TASK REQUIREMENTS:
Line by line, restate the material exactly.

LISTED ENTRIES:
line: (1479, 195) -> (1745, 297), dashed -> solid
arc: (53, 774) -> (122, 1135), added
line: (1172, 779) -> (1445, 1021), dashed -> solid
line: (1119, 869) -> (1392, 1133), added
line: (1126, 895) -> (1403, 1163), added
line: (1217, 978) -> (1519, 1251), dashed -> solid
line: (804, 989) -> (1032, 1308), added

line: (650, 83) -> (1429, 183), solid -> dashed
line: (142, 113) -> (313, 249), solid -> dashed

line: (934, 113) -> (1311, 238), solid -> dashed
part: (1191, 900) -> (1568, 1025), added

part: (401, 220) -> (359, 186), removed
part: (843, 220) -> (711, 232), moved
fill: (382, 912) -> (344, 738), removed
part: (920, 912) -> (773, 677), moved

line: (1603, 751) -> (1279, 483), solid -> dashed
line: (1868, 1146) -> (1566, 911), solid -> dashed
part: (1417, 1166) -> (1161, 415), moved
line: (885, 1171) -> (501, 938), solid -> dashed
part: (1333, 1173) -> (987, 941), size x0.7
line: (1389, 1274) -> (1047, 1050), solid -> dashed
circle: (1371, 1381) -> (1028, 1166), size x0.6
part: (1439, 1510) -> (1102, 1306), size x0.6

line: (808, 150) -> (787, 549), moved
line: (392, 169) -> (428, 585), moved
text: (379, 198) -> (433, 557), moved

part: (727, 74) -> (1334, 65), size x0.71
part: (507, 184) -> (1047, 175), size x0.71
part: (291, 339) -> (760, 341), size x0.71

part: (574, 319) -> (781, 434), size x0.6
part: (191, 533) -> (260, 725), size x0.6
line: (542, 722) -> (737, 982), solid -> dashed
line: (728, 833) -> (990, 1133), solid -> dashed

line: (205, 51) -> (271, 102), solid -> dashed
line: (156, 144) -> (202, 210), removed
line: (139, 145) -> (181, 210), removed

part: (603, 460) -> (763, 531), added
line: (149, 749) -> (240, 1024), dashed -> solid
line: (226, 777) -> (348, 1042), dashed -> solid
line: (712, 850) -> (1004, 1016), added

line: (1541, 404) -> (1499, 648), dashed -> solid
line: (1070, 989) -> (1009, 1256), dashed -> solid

OUTPUT:
line: (1479, 195) -> (1745, 297), dashed -> solid
arc: (53, 774) -> (122, 1135), added
line: (1172, 779) -> (1445, 1021), dashed -> solid
line: (1119, 869) -> (1392, 1133), added
line: (1126, 895) -> (1403, 1163), added
line: (1217, 978) -> (1519, 1251), dashed -> solid
line: (804, 989) -> (1032, 1308), added

line: (650, 83) -> (1429, 183), solid -> dashed
line: (142, 113) -> (313, 249), solid -> dashed

line: (934, 113) -> (1311, 238), solid -> dashed
part: (1191, 900) -> (1568, 1025), added

part: (401, 220) -> (359, 186), removed
part: (843, 220) -> (711, 232), moved
fill: (382, 912) -> (344, 738), removed
part: (920, 912) -> (773, 677), moved

line: (1603, 751) -> (1279, 483), solid -> dashed
line: (1868, 1146) -> (1566, 911), solid -> dashed
part: (1417, 1166) -> (1161, 415), moved
line: (885, 1171) -> (501, 938), solid -> dashed
part: (1333, 1173) -> (987, 941), size x0.7
line: (1389, 1274) -> (1047, 1050), solid -> dashed
circle: (1371, 1381) -> (1028, 1166), size x0.6
part: (1439, 1510) -> (1102, 1306), size x0.6

line: (808, 150) -> (787, 549), moved
line: (392, 169) -> (428, 585), moved
text: (379, 198) -> (433, 557), moved

part: (727, 74) -> (1334, 65), size x0.71
part: (507, 184) -> (1047, 175), size x0.71
part: (291, 339) -> (760, 341), size x0.71

part: (574, 319) -> (781, 434), size x0.6
part: (191, 533) -> (260, 725), size x0.6
line: (542, 722) -> (737, 982), solid -> dashed
line: (728, 833) -> (990, 1133), solid -> dashed

line: (205, 51) -> (271, 102), solid -> dashed
line: (156, 144) -> (202, 210), removed
line: (139, 145) -> (181, 210), removed

part: (603, 460) -> (763, 531), added
line: (149, 749) -> (240, 1024), dashed -> solid
line: (226, 777) -> (348, 1042), dashed -> solid
line: (712, 850) -> (1004, 1016), added

line: (1541, 404) -> (1499, 648), dashed -> solid
line: (1070, 989) -> (1009, 1256), dashed -> solid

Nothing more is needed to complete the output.